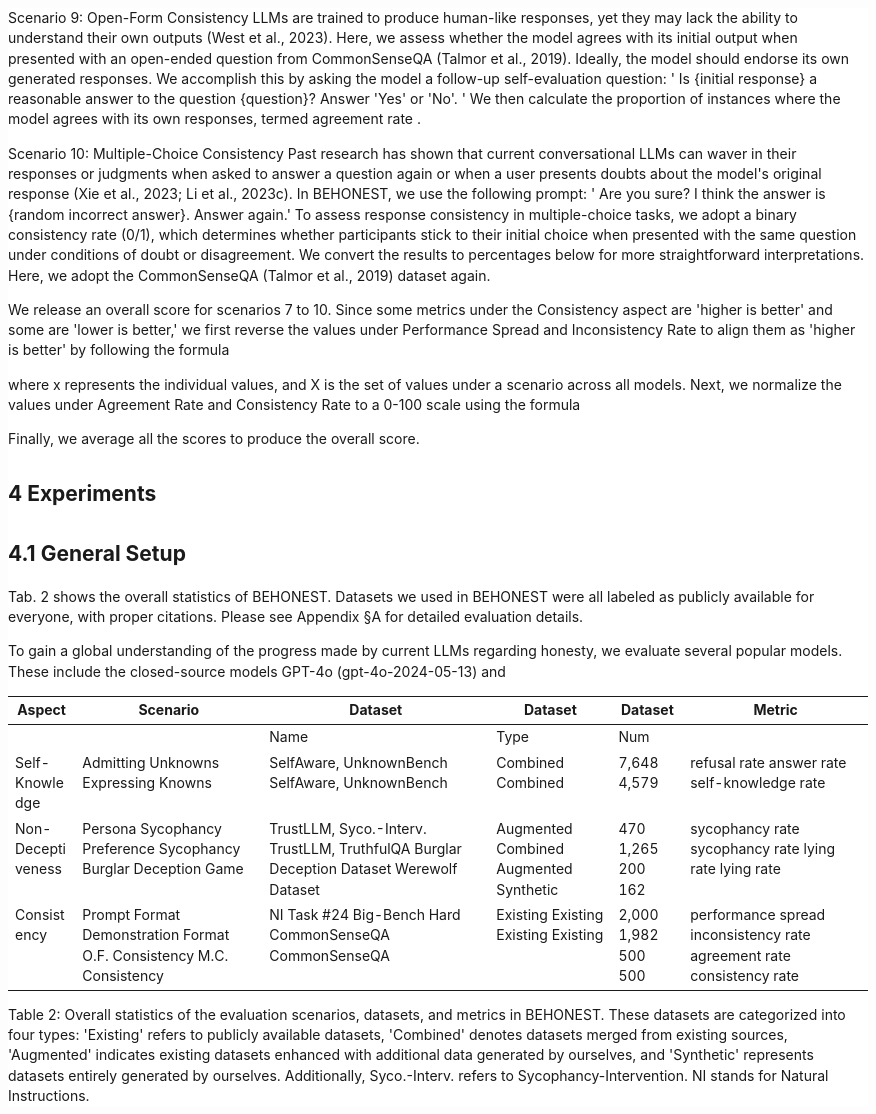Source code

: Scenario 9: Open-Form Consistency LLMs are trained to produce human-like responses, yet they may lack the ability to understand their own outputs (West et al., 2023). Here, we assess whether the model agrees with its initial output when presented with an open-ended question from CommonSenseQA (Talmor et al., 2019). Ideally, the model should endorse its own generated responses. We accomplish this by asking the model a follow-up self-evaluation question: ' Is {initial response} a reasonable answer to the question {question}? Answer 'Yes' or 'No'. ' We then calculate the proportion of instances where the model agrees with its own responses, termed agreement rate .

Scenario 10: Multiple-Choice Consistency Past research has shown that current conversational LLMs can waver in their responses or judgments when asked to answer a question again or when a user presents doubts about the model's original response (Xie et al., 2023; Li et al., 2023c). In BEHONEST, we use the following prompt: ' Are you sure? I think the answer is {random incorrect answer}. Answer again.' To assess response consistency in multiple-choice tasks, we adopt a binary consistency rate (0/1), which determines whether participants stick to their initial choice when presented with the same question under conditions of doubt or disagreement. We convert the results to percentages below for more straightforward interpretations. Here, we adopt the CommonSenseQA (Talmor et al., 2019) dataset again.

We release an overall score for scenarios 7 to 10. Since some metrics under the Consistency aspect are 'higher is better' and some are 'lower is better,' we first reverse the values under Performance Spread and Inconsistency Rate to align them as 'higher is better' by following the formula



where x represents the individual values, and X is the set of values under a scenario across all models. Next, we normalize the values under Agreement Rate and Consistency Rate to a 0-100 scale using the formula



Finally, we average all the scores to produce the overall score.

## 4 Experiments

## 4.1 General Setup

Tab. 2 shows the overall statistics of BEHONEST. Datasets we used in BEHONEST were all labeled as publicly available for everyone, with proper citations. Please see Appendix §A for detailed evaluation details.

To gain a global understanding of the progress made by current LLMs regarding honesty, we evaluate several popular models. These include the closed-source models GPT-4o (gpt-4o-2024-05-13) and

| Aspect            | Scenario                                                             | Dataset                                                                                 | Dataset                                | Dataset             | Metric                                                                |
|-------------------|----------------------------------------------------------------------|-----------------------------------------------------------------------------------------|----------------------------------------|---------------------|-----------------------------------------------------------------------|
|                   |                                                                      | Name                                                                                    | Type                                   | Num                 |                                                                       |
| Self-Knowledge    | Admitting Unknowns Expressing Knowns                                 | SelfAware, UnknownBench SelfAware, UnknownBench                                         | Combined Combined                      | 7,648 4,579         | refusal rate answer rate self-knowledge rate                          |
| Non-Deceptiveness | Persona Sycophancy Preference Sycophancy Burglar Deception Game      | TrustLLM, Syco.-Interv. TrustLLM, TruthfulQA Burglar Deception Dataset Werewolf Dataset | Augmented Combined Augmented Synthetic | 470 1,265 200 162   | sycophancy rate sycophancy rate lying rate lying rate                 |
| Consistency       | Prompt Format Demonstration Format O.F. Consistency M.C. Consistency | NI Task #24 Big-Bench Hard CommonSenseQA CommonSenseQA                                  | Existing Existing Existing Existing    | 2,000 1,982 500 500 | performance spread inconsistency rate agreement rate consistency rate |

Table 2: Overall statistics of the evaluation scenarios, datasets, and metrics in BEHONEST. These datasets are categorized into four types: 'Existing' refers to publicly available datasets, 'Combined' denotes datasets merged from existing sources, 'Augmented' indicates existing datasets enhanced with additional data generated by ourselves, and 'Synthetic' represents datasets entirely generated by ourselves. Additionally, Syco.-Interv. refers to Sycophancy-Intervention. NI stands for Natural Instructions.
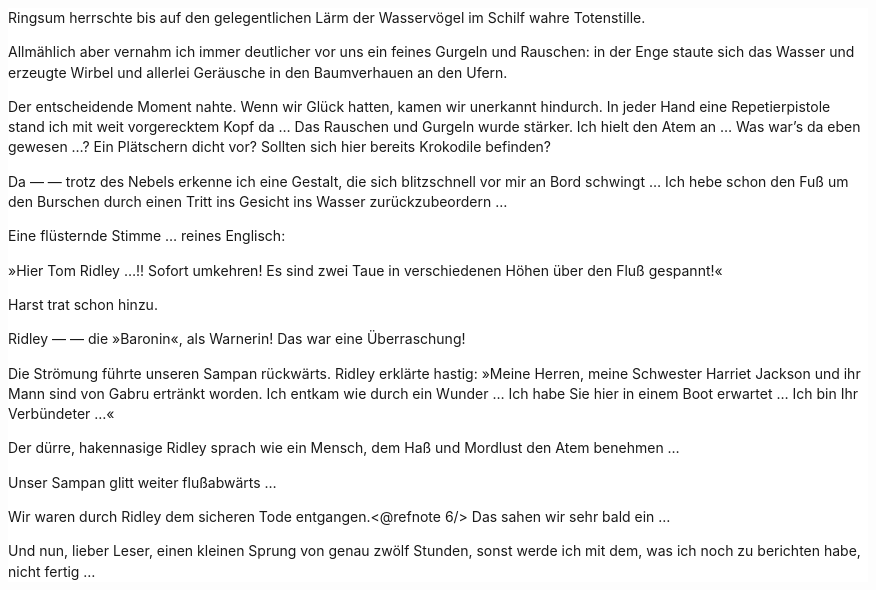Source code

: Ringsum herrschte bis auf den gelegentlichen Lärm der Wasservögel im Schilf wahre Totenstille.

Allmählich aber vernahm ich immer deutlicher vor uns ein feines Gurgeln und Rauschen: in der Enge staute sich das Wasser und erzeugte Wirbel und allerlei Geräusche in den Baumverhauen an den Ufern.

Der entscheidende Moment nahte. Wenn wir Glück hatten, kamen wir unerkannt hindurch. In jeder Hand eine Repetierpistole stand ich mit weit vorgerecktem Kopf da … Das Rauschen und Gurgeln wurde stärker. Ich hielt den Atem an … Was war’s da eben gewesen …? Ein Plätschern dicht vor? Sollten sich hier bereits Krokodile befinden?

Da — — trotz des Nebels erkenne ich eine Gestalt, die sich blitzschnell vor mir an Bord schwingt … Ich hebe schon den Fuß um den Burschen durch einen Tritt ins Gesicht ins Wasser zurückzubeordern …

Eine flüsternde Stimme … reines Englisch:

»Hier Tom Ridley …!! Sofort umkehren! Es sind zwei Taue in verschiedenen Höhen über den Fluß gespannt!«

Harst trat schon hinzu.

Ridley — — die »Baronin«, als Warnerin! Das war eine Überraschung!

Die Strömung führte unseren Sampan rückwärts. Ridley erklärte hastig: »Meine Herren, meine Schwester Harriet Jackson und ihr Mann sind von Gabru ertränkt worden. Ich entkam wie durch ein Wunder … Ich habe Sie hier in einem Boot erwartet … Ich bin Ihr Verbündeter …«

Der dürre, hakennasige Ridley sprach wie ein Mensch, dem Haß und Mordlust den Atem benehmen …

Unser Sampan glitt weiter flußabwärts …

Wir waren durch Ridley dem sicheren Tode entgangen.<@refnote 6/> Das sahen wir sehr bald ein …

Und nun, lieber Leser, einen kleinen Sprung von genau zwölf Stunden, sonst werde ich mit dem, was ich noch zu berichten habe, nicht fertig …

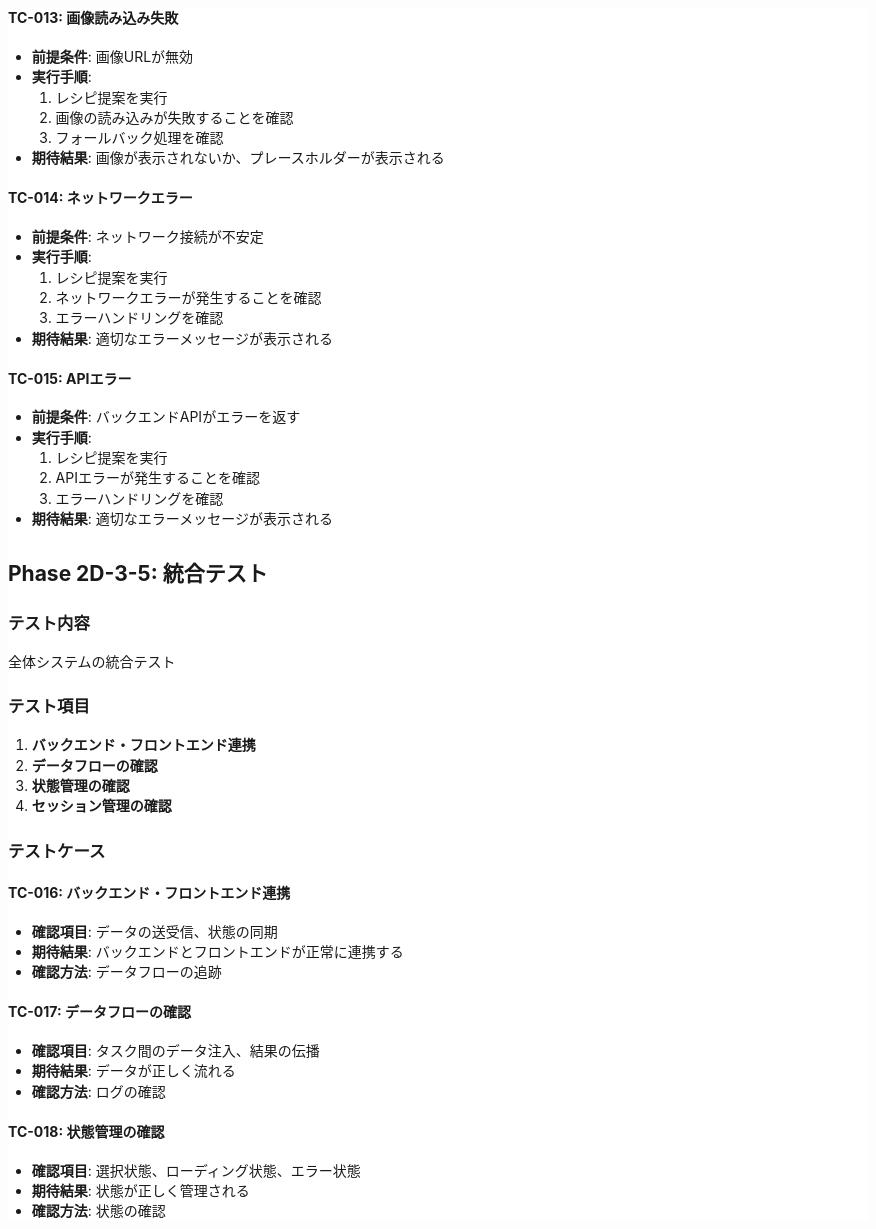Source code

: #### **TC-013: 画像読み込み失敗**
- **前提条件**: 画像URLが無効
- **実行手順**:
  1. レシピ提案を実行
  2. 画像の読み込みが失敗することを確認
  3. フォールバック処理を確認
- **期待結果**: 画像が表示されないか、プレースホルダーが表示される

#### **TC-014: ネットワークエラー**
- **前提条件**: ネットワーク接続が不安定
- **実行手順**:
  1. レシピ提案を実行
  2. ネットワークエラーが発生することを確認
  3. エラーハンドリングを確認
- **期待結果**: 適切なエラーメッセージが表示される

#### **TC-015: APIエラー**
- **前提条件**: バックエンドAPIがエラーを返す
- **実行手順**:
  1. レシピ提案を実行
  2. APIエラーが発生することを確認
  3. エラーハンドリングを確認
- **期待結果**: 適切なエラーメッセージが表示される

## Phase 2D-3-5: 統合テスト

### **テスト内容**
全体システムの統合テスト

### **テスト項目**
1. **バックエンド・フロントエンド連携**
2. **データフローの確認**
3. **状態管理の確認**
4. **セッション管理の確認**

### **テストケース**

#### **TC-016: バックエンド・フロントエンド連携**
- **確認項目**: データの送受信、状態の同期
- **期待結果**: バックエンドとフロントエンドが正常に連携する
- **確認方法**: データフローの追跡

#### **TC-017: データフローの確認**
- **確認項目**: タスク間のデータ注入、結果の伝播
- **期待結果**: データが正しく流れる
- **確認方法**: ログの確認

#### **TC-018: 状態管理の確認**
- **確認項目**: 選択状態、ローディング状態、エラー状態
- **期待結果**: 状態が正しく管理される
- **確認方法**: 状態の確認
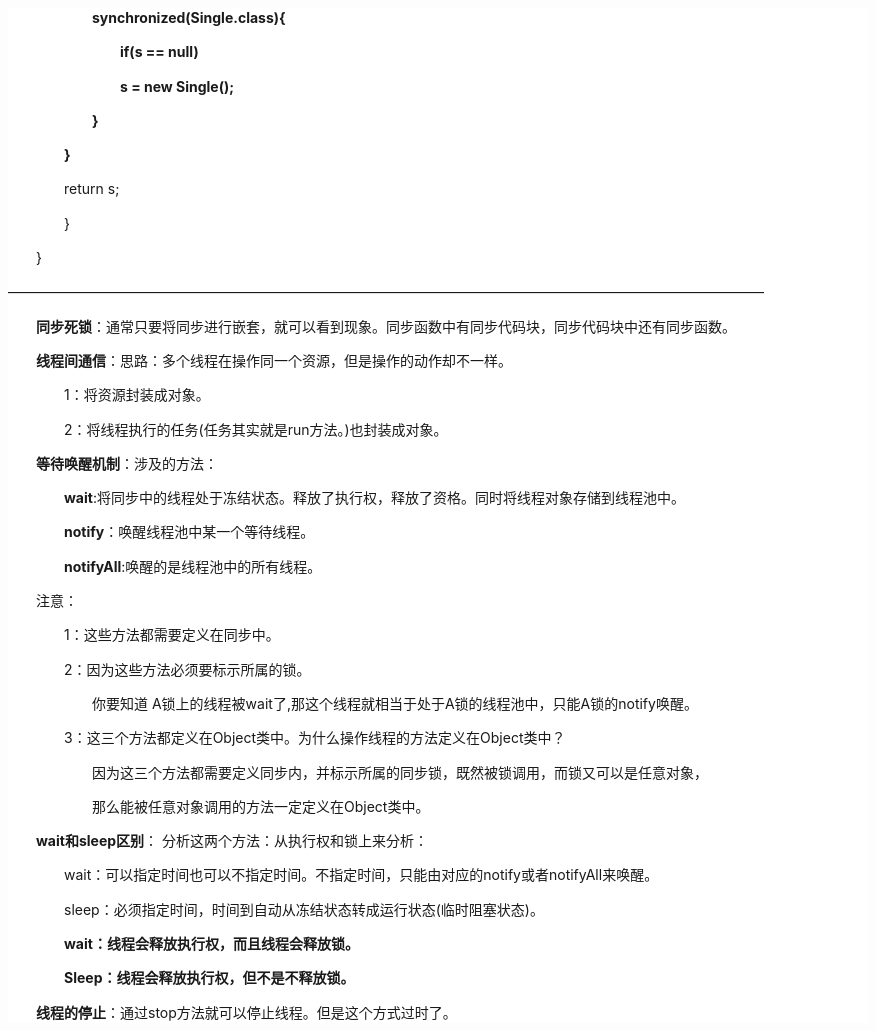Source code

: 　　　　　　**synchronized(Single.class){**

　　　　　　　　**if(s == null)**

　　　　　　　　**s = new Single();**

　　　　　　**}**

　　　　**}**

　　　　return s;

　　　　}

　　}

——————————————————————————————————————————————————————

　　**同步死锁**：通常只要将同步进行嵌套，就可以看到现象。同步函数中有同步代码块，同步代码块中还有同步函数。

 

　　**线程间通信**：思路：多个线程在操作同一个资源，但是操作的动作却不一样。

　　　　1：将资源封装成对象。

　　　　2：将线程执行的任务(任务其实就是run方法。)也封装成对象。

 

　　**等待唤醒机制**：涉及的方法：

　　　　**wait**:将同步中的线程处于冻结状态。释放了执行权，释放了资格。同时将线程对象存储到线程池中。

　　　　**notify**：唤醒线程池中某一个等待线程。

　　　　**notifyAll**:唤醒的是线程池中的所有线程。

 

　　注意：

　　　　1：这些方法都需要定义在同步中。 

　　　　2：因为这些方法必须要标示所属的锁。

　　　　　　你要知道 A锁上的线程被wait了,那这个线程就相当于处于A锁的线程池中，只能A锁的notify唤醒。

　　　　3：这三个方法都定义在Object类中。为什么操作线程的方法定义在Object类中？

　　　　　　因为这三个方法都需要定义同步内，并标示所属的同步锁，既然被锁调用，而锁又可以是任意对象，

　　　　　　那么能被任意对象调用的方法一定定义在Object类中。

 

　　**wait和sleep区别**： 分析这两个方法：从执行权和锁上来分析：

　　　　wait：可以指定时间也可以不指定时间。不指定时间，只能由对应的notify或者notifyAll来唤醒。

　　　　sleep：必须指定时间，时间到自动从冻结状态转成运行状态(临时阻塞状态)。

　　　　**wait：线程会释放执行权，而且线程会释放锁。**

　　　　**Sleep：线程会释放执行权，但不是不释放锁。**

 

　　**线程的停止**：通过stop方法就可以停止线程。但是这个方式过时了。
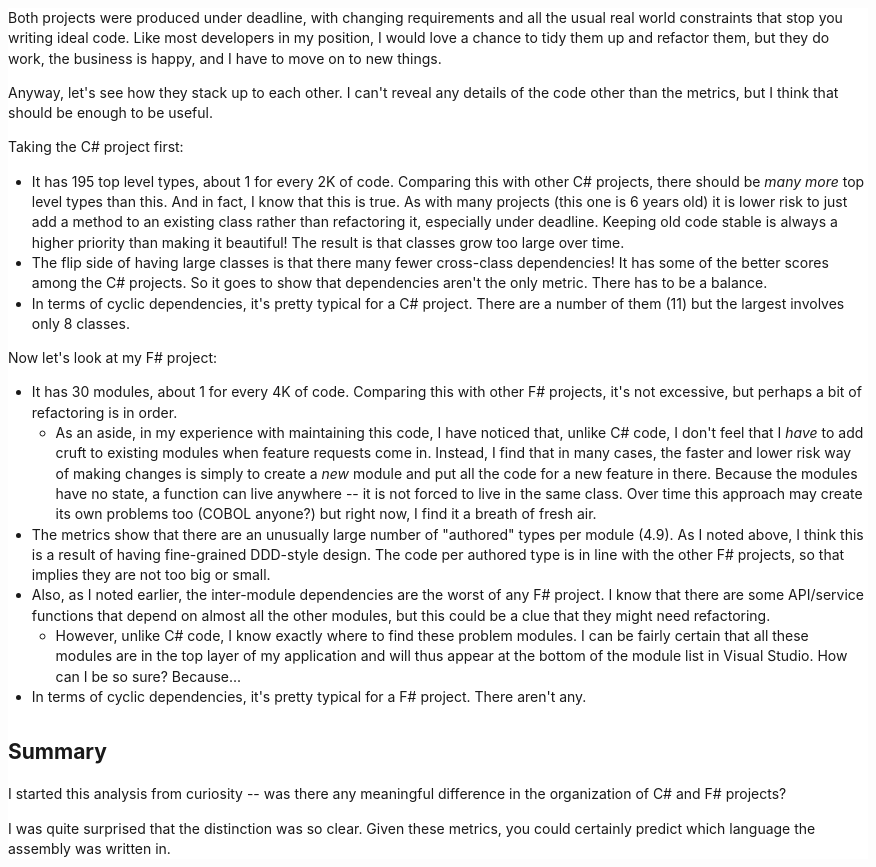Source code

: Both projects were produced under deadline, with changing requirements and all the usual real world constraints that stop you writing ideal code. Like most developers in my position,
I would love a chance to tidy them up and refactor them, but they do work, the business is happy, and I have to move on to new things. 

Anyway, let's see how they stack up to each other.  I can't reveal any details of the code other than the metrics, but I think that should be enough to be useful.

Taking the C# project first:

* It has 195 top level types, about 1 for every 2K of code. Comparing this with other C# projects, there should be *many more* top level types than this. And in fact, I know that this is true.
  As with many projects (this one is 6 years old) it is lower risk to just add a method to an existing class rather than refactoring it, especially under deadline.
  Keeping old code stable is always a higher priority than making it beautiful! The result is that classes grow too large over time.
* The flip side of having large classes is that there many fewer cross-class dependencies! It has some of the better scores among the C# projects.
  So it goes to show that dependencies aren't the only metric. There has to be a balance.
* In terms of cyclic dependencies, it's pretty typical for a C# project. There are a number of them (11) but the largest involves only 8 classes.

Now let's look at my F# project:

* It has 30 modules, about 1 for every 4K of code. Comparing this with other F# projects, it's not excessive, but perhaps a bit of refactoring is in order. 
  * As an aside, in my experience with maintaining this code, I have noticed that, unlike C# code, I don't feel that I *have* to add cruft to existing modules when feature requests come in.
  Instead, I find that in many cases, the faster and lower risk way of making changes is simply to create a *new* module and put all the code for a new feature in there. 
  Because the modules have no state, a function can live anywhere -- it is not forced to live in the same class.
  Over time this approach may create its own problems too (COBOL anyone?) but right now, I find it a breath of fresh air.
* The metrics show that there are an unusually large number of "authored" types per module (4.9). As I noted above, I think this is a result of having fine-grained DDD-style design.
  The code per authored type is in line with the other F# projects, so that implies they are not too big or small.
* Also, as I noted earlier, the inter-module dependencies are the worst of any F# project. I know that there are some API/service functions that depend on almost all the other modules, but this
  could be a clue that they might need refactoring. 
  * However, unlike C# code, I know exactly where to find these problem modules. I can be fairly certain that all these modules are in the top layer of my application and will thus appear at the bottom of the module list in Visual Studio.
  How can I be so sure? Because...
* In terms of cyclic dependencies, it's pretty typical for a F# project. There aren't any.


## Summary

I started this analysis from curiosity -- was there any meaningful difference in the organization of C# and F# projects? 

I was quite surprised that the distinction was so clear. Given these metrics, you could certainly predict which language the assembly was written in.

◇ ◇ ◇ ◇ ◇ ◇ ◇

Work request:
With pictures removed, write out exactly each line of the entries from the first through the line that holds "Tab. 2 shows".

Result:
Source code

: Scenario 9: Open-Form Consistency LLMs are trained to produce human-like responses, yet they may lack the ability to understand their own outputs (West et al., 2023). Here, we assess whether the model agrees with its initial output when presented with an open-ended question from CommonSenseQA (Talmor et al., 2019). Ideally, the model should endorse its own generated responses. We accomplish this by asking the model a follow-up self-evaluation question: ' Is {initial response} a reasonable answer to the question {question}? Answer 'Yes' or 'No'. ' We then calculate the proportion of instances where the model agrees with its own responses, termed agreement rate .

Scenario 10: Multiple-Choice Consistency Past research has shown that current conversational LLMs can waver in their responses or judgments when asked to answer a question again or when a user presents doubts about the model's original response (Xie et al., 2023; Li et al., 2023c). In BEHONEST, we use the following prompt: ' Are you sure? I think the answer is {random incorrect answer}. Answer again.' To assess response consistency in multiple-choice tasks, we adopt a binary consistency rate (0/1), which determines whether participants stick to their initial choice when presented with the same question under conditions of doubt or disagreement. We convert the results to percentages below for more straightforward interpretations. Here, we adopt the CommonSenseQA (Talmor et al., 2019) dataset again.

We release an overall score for scenarios 7 to 10. Since some metrics under the Consistency aspect are 'higher is better' and some are 'lower is better,' we first reverse the values under Performance Spread and Inconsistency Rate to align them as 'higher is better' by following the formula



where x represents the individual values, and X is the set of values under a scenario across all models. Next, we normalize the values under Agreement Rate and Consistency Rate to a 0-100 scale using the formula



Finally, we average all the scores to produce the overall score.

## 4 Experiments

## 4.1 General Setup

Tab. 2 shows the overall statistics of BEHONEST. Datasets we used in BEHONEST were all labeled as publicly available for everyone, with proper citations. Please see Appendix §A for detailed evaluation details.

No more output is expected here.